The U.S. Birthrate Has Dropped again, the Pandemic May Be Accelerating the Decline.

The birthrate declined for the sixth straight year in 2020, the federal government reported on Wednesday, early evidence that the coronavirus pandemic accelerated a trend among American women of delaying pregnancy, according to The New York Times.

Early in the pandemic, there was speculation that the major changes in the life of American families could lead to a recovery in the birthrate, as couples hunkered down together. In fact, they appeared to have had the opposite effect: Births were down most sharply at the end of the year, when babies conceived at the start of the pandemic would have been born.

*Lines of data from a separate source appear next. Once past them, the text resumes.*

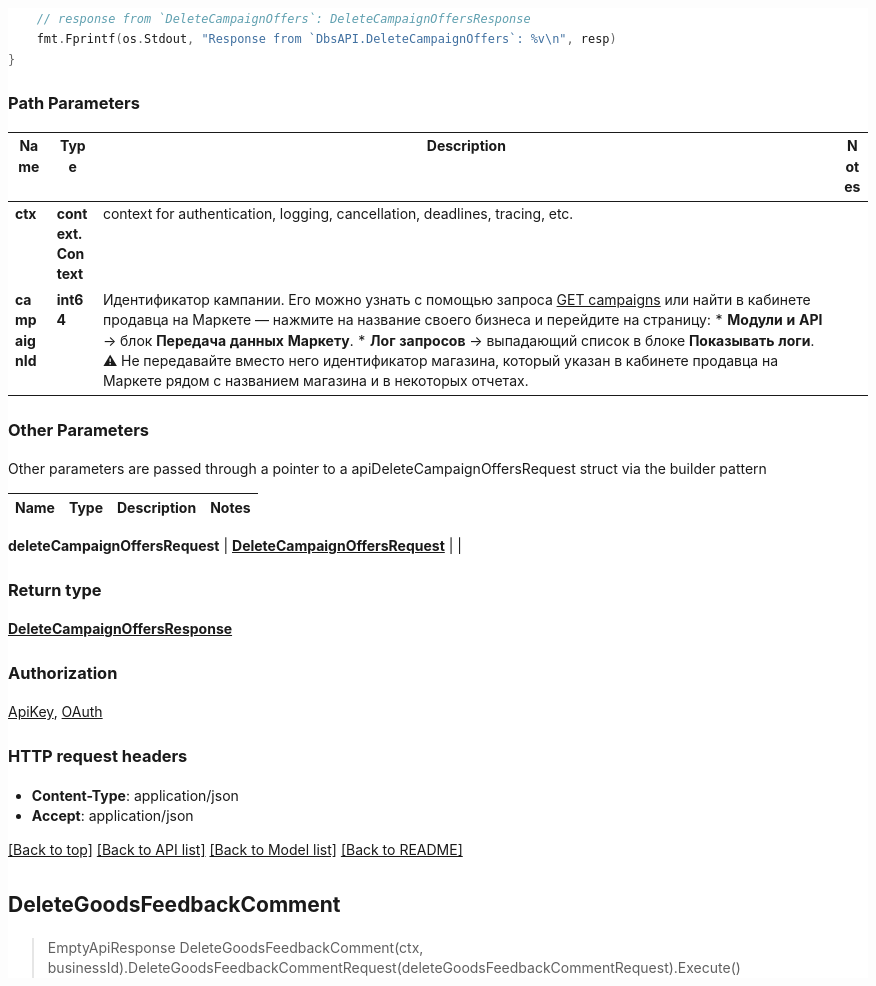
 ```go
	// response from `DeleteCampaignOffers`: DeleteCampaignOffersResponse
	fmt.Fprintf(os.Stdout, "Response from `DbsAPI.DeleteCampaignOffers`: %v\n", resp)
}
```

### Path Parameters


Name | Type | Description  | Notes
------------- | ------------- | ------------- | -------------
**ctx** | **context.Context** | context for authentication, logging, cancellation, deadlines, tracing, etc.
**campaignId** | **int64** | Идентификатор кампании.  Его можно узнать с помощью запроса [GET campaigns](../../reference/campaigns/getCampaigns.md) или найти в кабинете продавца на Маркете — нажмите на название своего бизнеса и перейдите на страницу:    * **Модули и API** → блок **Передача данных Маркету**.   * **Лог запросов** → выпадающий список в блоке **Показывать логи**.  ⚠️ Не передавайте вместо него идентификатор магазина, который указан в кабинете продавца на Маркете рядом с названием магазина и в некоторых отчетах.  | 

### Other Parameters

Other parameters are passed through a pointer to a apiDeleteCampaignOffersRequest struct via the builder pattern


Name | Type | Description  | Notes
------------- | ------------- | ------------- | -------------

 **deleteCampaignOffersRequest** | [**DeleteCampaignOffersRequest**](DeleteCampaignOffersRequest.md) |  | 

### Return type

[**DeleteCampaignOffersResponse**](DeleteCampaignOffersResponse.md)

### Authorization

[ApiKey](../README.md#ApiKey), [OAuth](../README.md#OAuth)

### HTTP request headers

- **Content-Type**: application/json
- **Accept**: application/json

[[Back to top]](#) [[Back to API list]](../README.md#documentation-for-api-endpoints)
[[Back to Model list]](../README.md#documentation-for-models)
[[Back to README]](../README.md)


## DeleteGoodsFeedbackComment

> EmptyApiResponse DeleteGoodsFeedbackComment(ctx, businessId).DeleteGoodsFeedbackCommentRequest(deleteGoodsFeedbackCommentRequest).Execute()

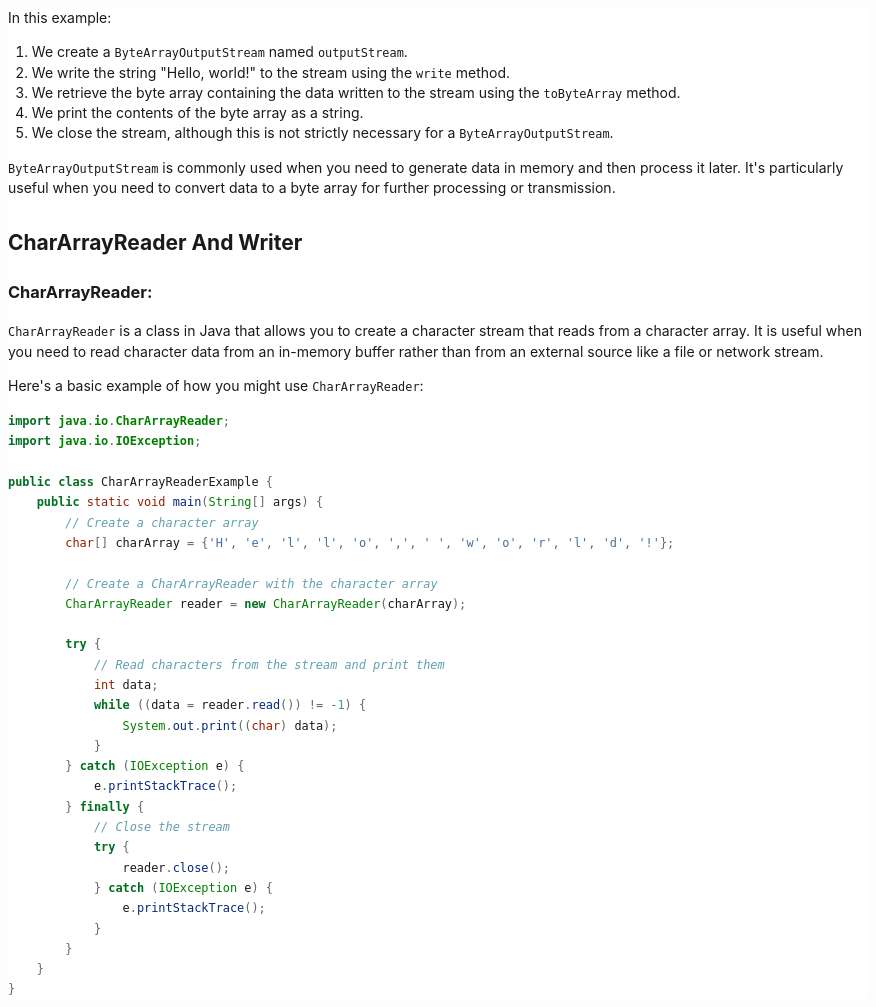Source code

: In this example:

1. We create a `ByteArrayOutputStream` named `outputStream`.
2. We write the string "Hello, world!" to the stream using the `write` method.
3. We retrieve the byte array containing the data written to the stream using the `toByteArray` method.
4. We print the contents of the byte array as a string.
5. We close the stream, although this is not strictly necessary for a `ByteArrayOutputStream`.

`ByteArrayOutputStream` is commonly used when you need to generate data in memory and then process it later. It's particularly useful when you need to convert data to a byte array for further processing or transmission.

## CharArrayReader And Writer
### CharArrayReader:
`CharArrayReader` is a class in Java that allows you to create a character stream that reads from a character array. It is useful when you need to read character data from an in-memory buffer rather than from an external source like a file or network stream.

Here's a basic example of how you might use `CharArrayReader`:

```java
import java.io.CharArrayReader;
import java.io.IOException;

public class CharArrayReaderExample {
    public static void main(String[] args) {
        // Create a character array
        char[] charArray = {'H', 'e', 'l', 'l', 'o', ',', ' ', 'w', 'o', 'r', 'l', 'd', '!'};

        // Create a CharArrayReader with the character array
        CharArrayReader reader = new CharArrayReader(charArray);

        try {
            // Read characters from the stream and print them
            int data;
            while ((data = reader.read()) != -1) {
                System.out.print((char) data);
            }
        } catch (IOException e) {
            e.printStackTrace();
        } finally {
            // Close the stream
            try {
                reader.close();
            } catch (IOException e) {
                e.printStackTrace();
            }
        }
    }
}
```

Births declined by about 8 percent in December compared with the same month the year before, a monthly breakdown of government data showed. December had the largest decline of any month. Over the entire year, births declined by 4 percent, the data showed.

There were 3,605,201 births in the United States last year, the lowest number since 1979. The birthrate — measured as the number of babies per thousand women ages 15 to 44 — has fallen by about 19 percent since its recent peak in 2007.

The declining birthrate is just one piece of America’s shifting demographic picture. Combined with a substantial leveling-off of immigration, and rising deaths, the country’s population over the past decade expanded at the second-slowest rate since the government started counting in the 18th century. The pandemic, which pushed the death rate higher and the birthrate even lower, appears to have deepened that trend.

Kenneth Johnson, a demographer at the University of New Hampshire, has calculated that together with the rise in deaths — up by about 18 percent from 2019 — the drop in births is contributing to the aging of the American population: A total of 25 states had more deaths than births last year, Dr. Johnson said, up from five at the end of 2019.

“The birthrate is the lowest it’s ever been,” he said. “At some point the question is going to be: The women who delayed having babies, are they ever going to have them? If they don’t, that’s a permanent notch in the American births structure.”

Births declined across all age groups in 2020, except among women in their late 40s and girls in their early teens, groups that were tiny fractions of total births. The birthrate was down by 8 percent among teenagers, compared with 2019, and by 6 percent among women ages 20 to 24. The rate among women in their early 20s is down by 40 percent since 2007, the government said. Teenagers have had the sharpest decline, down by 63 percent since 2007, the data showed.

That is a dramatic change from several decades ago, when rates of unintended pregnancy were high, particularly among teenagers, and American women tended to have babies earlier and more frequently than women in much of Europe. Today the average age at first birth is 27, up substantially from 23 in 2010.

It is only recently that parenthood has been considered a choice at all. Caroline Sten Hartnett, a sociologist at the University of South Carolina, pointed out that before the advent of birth control pills on a national scale, in the late 1960s, women had much less control over their fertility. In 1950, they had, on average, three children.

At today’s rates, women have around 1.6, a level that demographers call “below replacement” because it signals that today’s generation of parents may be producing a generation of children smaller than itself.

That the rate has gone down is not necessarily bad, Dr. Hartnett said. One factor driving the decline is a drop in unintended pregnancies, and some people may simply be delaying childbearing to older ages. In other words, some share of American women may eventually have the number of children they want, but simply at later ages.

“It could be good news if women feel like they have more control over their fertility,” she said. “But it is not good news if having a child is just becoming harder than it was because jobs are more precarious, and families just can’t make it work in a minimally functional way.”